Once in the American zone, Harrison found that most of the Jews wanted to go to Palestine, and recommended that 100,000 Jews be quickly allowed to emigrate there. The British still held the mandate, however, and strenuously opposed the policy. Although Eisenhower was unable to alter this fact, he allowed David Ben-Gurion and other representatives of the Jewish Agency to visit the camps and establish contact with the Jewish DPs that enabled a mass exodus from the camps once Israel gained its independence.

Whereas Rabbi Nadich perhaps overstates Eisenhower’s contribution by declaring that “in the annals of Jewish history the name of General Eisenhower will always be venerated as one of the great saviors in the history of the Jewish people” one need only compare Eisenhower’s empathy for the Jews to other generals to see that his reaction was extraordinary. Although arguably America’s greatest operational commander during the war, Patton’s oversight of the DP camps in Bavaria was marred by his indisputable anti-Semitism. He wrote that “Harrison and his ilk believe that the displaced person is a human being, which he is not, and this applies particularly to the Jews, who are lower than animals.” When Eisenhower visited one of the worst DP camps in Bavaria, Patton blamed the squalid conditions on the inmates themselves, who were “pissing and crapping all over the place,” and said he was thinking of building his own concentration camp “for some of these goddamn Jews.” Eisenhower told him, “Shut up, George,” and later relieved his old friend from command for Patton’s comments to the press comparing membership in the Nazi party to that of the Democratic and Republican parties. When Eisenhower met with Patton’s replacement, Gen. Lucian Truscott, he told him that the “most acute and important problems” facing the Third Army “were those involving denazification and the handling of those unfortunate persons who had been the victims of Nazi persecution.” Eisenhower told Truscott to be “stern” toward the Nazis and to give preferential treatment to Jewish DPs.
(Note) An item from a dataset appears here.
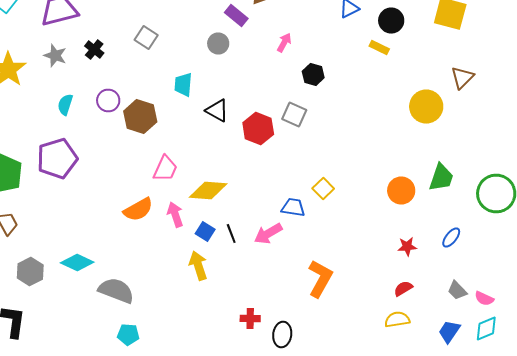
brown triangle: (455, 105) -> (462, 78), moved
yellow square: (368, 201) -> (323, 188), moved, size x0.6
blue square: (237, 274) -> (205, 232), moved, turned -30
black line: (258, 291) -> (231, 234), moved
Thus, although the Eisenhower administrations paid little attention to American Jewry’s concerns in regard to Israel as it set out to enact a policy of “friendly impartiality” toward the Arab-Israeli conflict, it would be mistake to view this as the grand sum of Eisenhower’s relationship with the Jews. Indeed, as Doran points out, by 1958 President Eisenhower realized that distancing itself from Israel gained the United States precious little diplomatic traction in Arab capitals. According to his vice president, Richard Nixon, Eisenhower said that Suez was “his major foreign policy mistake,” and the former President reportedly told another acquaintance, “I never should have pressured Israel to evacuate the Sinai.”

What is indisputable is that, against both the circumstances of his upbringing and his professional/social milieu, Eisenhower developed a deep empathy for the plight of European Jewry and he repeatedly expressed that empathy through strong, consistent action. Although he might not merit inclusion in Yad Vashem’s Garden of the Righteous Among the Nations, he enacted policies that saved Jewish lives and helped make Israel’s creation possible—and which few other American generals would have ordered.

Ed. note: An earlier version of this story incorrectly identified the date of Eisenhower’s death. He died March 28, 1969, at age 78.


Benjamin Runkle is the author of Generals in the Making: How Marshall, Eisenhower, Patton, and Their Peers Became the Commanders Who Won World War II. He is a Senior Policy Fellow with Artis International and an Adjunct Lecturer with The Johns Hopkins University’s Global Security Studies program.